Women also Snowboard: Overcoming Bias in Captioning Models
Kaylee Burns
and
Lisa Anne Hendricks
and
Kate Saenko
and
Trevor Darrell
and
Anna Rohrbach
arXiv e-Print archive - 2018 via Local arXiv
Keywords:
cs.CV
First published: 2018/03/26 (6 years ago) Abstract: Most machine learning methods are known to capture and exploit biases of the
training data. While some biases are beneficial for learning, others are
harmful. Specifically, image captioning models tend to exaggerate biases
present in training data (e.g., if a word is present in 60% of training
sentences, it might be predicted in 70% of sentences at test time). This can
lead to incorrect captions in domains where unbiased captions are desired, or
required, due to over-reliance on the learned prior and image context. In this
work we investigate generation of gender-specific caption words (e.g. man,
woman) based on the person's appearance or the image context. We introduce a
new Equalizer model that ensures equal gender probability when gender evidence
is occluded in a scene and confident predictions when gender evidence is
present. The resulting model is forced to look at a person rather than use
contextual cues to make a gender-specific predictions.
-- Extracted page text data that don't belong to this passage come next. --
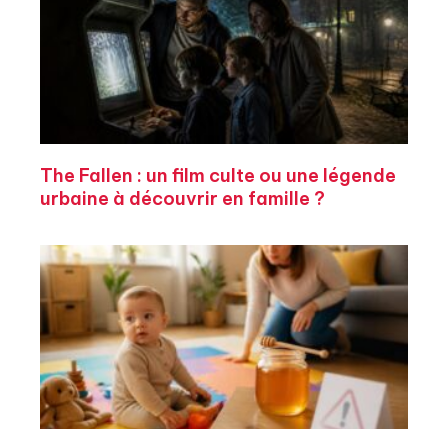
The Fallen : un film culte ou une légende
urbaine à découvrir en famille ?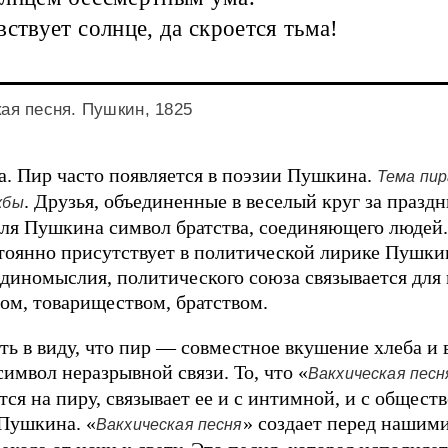
вствует солнце, да скроется тьма!
ая песня. Пушкин, 1825
а. Пир часто появляется в поэзии Пушкина.
Тема пи
. Друзья, объединенные в веселый круг за праз
жбы
для Пушкина символ братства, соединяющего людей.
тоянно присутствует в политической лирике Пушки
единомыслия, политического союза связывается для 
ом, товариществом, братством.
ть в виду, что пир — совместное вкушение хлеба и
символ неразрывной связи. То, что «
Вакхическая песн
тся на пиру, связывает ее и с интимной, и с общест
Пушкина. «
» создает перед нашими
Вакхическая песня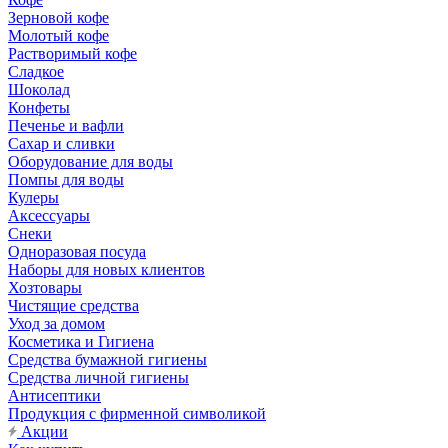
Зерновой кофе
Молотый кофе
Растворимый кофе
Сладкое
Шоколад
Конфеты
Печенье и вафли
Сахар и сливки
Оборудование для воды
Помпы для воды
Кулеры
Аксессуары
Снеки
Одноразовая посуда
Наборы для новых клиентов
Хозтовары
Чистящие средства
Уход за домом
Косметика и Гигиена
Средства бумажной гигиены
Средства личной гигиены
Антисептики
Продукция с фирменной символикой
Акции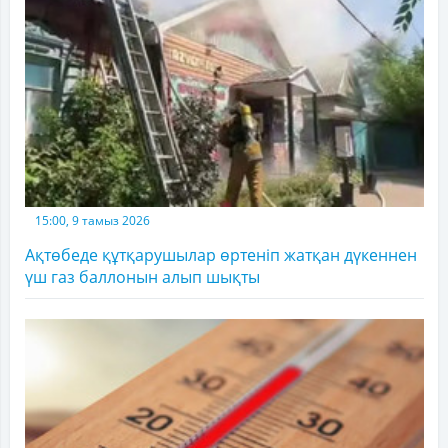
15:00, 9 тамыз 2026
Ақтөбеде құтқарушылар өртеніп жатқан дүкеннен
үш газ баллонын алып шықты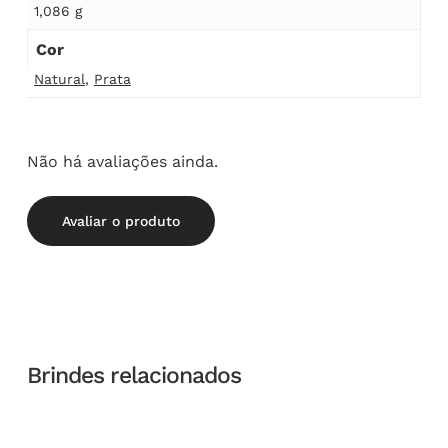
1,086 g
Cor
Natural
,
Prata
Não há avaliações ainda.
Avaliar o produto
Brindes relacionados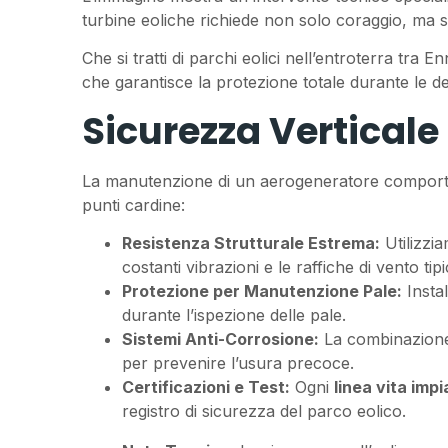
turbine eoliche richiede non solo coraggio, ma sis
Che si tratti di parchi eolici nell’entroterra tra 
che garantisce la protezione totale durante le del
Sicurezza Verticale 
La manutenzione di un aerogeneratore comporta r
punti cardine:
Resistenza Strutturale Estrema:
Utilizzia
costanti vibrazioni e le raffiche di vento tipic
Protezione per Manutenzione Pale:
Instal
durante l’ispezione delle pale.
Sistemi Anti-Corrosione:
La combinazione d
per prevenire l’usura precoce.
Certificazioni e Test:
Ogni
linea vita impi
registro di sicurezza del parco eolico.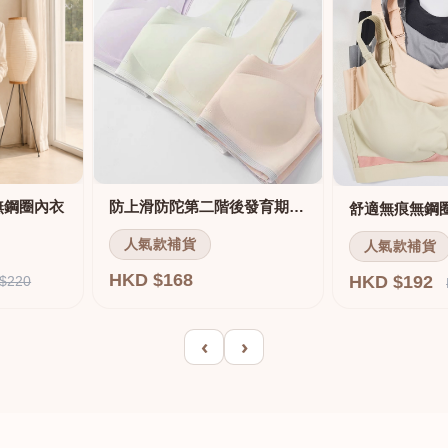
無鋼圈內衣
防上滑防陀第二階後發育期內衣
人氣款補貨
人氣款補貨
HKD $168
HKD $192
$220
‹
›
The losses that comprise
our model, the Appearance Confusion Loss and the Confident Loss, are general,
and can be added to any description model in order to mitigate impacts of
unwanted bias in a description dataset. Our proposed model has lower error than
prior work when describing images with people and mentioning their gender and
more closely matches the ground truth ratio of sentences including women to
sentences including men. We also show that unlike other approaches, our model
is indeed more often looking at people when predicting their gender.